Исходный текст ▸
▽
С каждым очередным прочтением я замечал, что наши пути с учителем моей молодости все больше расходятся. Сначала меня раздражало его восхищение незрелостью, но это я отношу на счет своей зелености, которая преждевременно хотела созреть; сегодня же, видя банкротство зрелости, я с удовольствием возвращаюсь в детство. Однако позже наметились между нами более существенные разногласия. Мне, например, лучше на природе, чем в «межчеловеческом костеле», а Гомбровичу — наоборот. В знаменитой сцене встречи с коровой он заметил, что ему не по себе, когда природа окружает его и вроде как подглядывает за ним. Непонятно для меня было и то, что можно было прожить двадцать четыре года в Аргентине и совершенно не заметить культуру Других, и если даже индеец появился в «Дневнике» — со слегка скошенным взглядом и по-индейски сутулый, с иссиня-черными волосами, с оливково-охристой кожей и губами цвета помидора, — то это был индеец всего на сколько-то там процентов. Продолжительное время я прожил среди саамов, держась в сторонке от Европы, и в конце концов меня стал раздражать этот europeo Гомбрович. Со временем я стал отходить от своего учителя, выбрав собственный путь, но одно могу сказать наверняка: его «Дневник» до сих пор остается для меня образцом жанра и образцом отличного польского. Соглашусь с Войцехом Карпинским[1], что это самое важное произведение польской прозы за всю ее историю.
Надеюсь, вы смогли понять мои сомнения… Действительно, как в коротком тексте рассказать о длинном, растянувшемся на почти сорок лет пути общения с этим произведением, о пути, изобиловавшем поворотами и зигзагами? Но к чему сетования, Лимбах ждет, времени все меньше, пора запрягать. Руководствуясь мыслью самого Гомбровича, который советовал никогда не писать ни об авторе, ни о его произведении, а только о себе самом после встречи с автором или произведением, я решил привезти в Россию его «Дневник» на бричке собственного дневника.
30 апреля
Благодарение Всевышнему за то, что вызволил меня из Польши…
Гомбрович
Вознося благодарение Всевышнему за то, что Он вызволил его из Польши, автор «Фердыдурке» благодарил тем самым судьбу за приглашение на первый рейс «Хроброго» из Гдыни в Аргентину. В Буэнос-Айрес он прибыл 21 августа 1939 года. Через два дня в Москве будет подписан пакт Молотова-Риббентропа, а тут и до войны рукой подать… Гомбрович остался в Аргентине и прожил там двадцать четыре года.
△
Фрагменты записей ▸
▽
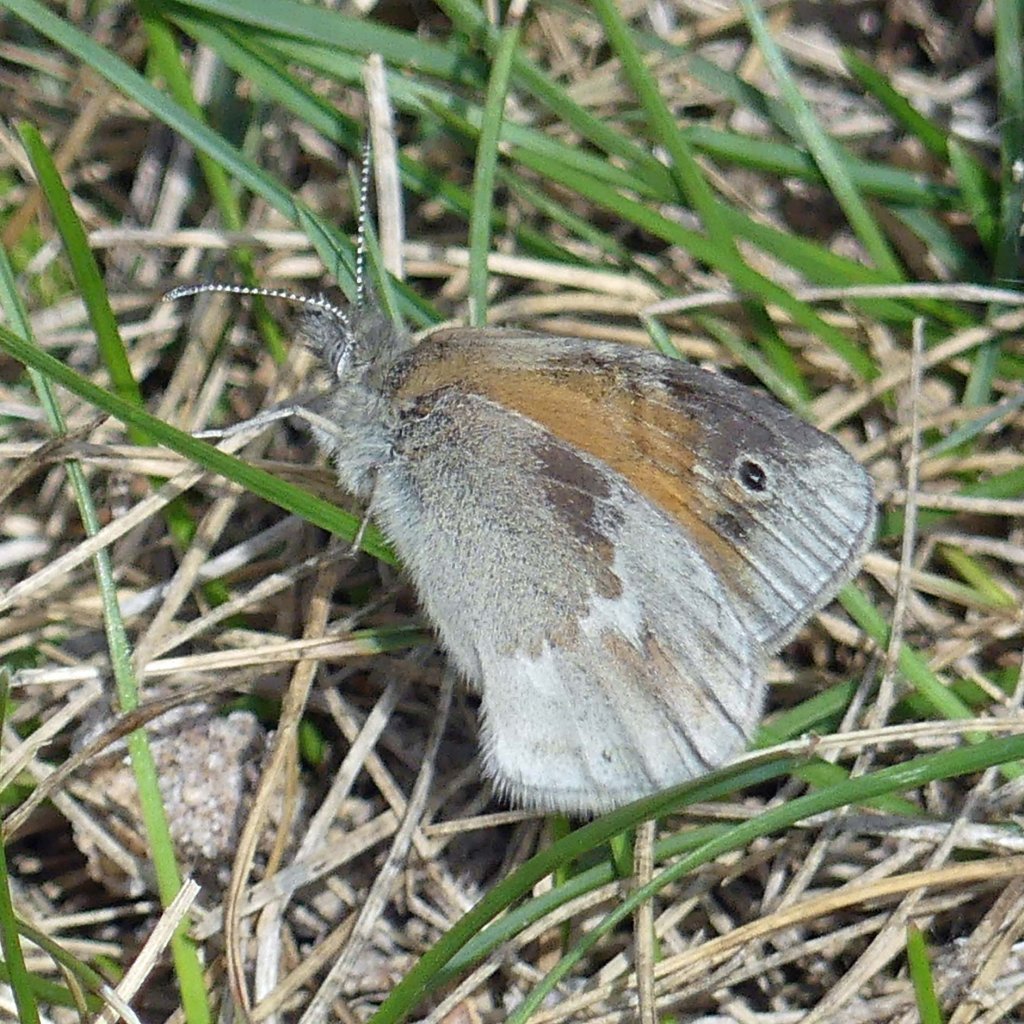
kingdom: Animalia
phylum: Arthropoda
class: Insecta
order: Lepidoptera
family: Nymphalidae
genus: Coenonympha
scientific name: Coenonympha tullia
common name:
△
Суть задания ▸
1 > Объясните в одном–трех предложениях, почему автор текста о «Дневнике» Гомбровича решает привезти это произведение в Россию «на бричке собственного дневника».
2 > Продолжите текст о «Дневнике» Гомбровича, начав сразу после его последнего предложения.
Записи являются самостоятельным материалом и с текстом не связаны.

Ответы к заданиям ▸
1 > Автор следует совету самого Гомбровича: никогда не писать ни об авторе, ни о его произведении, а только о себе самом после встречи с автором или произведением. Поэтому о «Дневнике» рассказывается через собственный дневник.

2 >
Однако «вызволение» Витольда Гомбровича из Польши началось гораздо раньше, а именно в 1920 году, во время войны с Советами. Ему тогда как раз исполнилось шестнадцать лет. Узнав, что большевики приближаются к Варшаве, большинство его ровесников записались добровольцами на фронт, а Гомбрович — нет! Потом он объяснял это нежеланием впрягаться в воинскую лямку: якобы уже тогда он знал, что муштра и казармы не для него, что он создан для другого, более высокого призвания. Он отказался от общей борьбы с врагом как раз в то время, когда молодые девушки спрашивали парней на улицах, почему они не сражаются, а Родина-мать с плакатов тыкала в него перстом, так что и эти девушки, и эти указательные пальцы привели к тому, что Итек-подросток вдруг почувствовал себя на обочине, отчужденным, не таким, как все. Короче, в том достопамятном году варшавской битвы начался разлад Витольда Гомбровича с народом, заставивший его искать собственные пути. «Патриотизм без готовности пожертвовать жизнью за отчизну, — вспоминал он через много лет 1920-й год, — был для меня пустым звуком. Поскольку такой готовности во мне не было, я должен был сделать выводы». Вот так и сцепился он с Польшей.
Он восстал против анахроничной и напыщенной Польши, страны семейных гербов, титулов и сабель на стенах, против Польши Сенкевичей, Бозевичей и целующих ручки ясновельможных панов, против страны тужурок, жакетов и стоячих воротничков, гетр и брюк в полосочку, против Отчизны, носимой на груди точно латы Дон Кихота, словом — против той формы польскости, которая закостенела сама в себе за долгие годы неволи. После борьбы с Россией и Германией, — говорил он, — нас ждет бой с Польшей, потому что пока мы воевали с чужеземным насилием, мы успели попасть в рабство национального самовоспевания. А поскольку внутренние оковы лучше видны со стороны, то ничего удивительного, что бой Гомбровича с Польшей разгорелся в Аргентине.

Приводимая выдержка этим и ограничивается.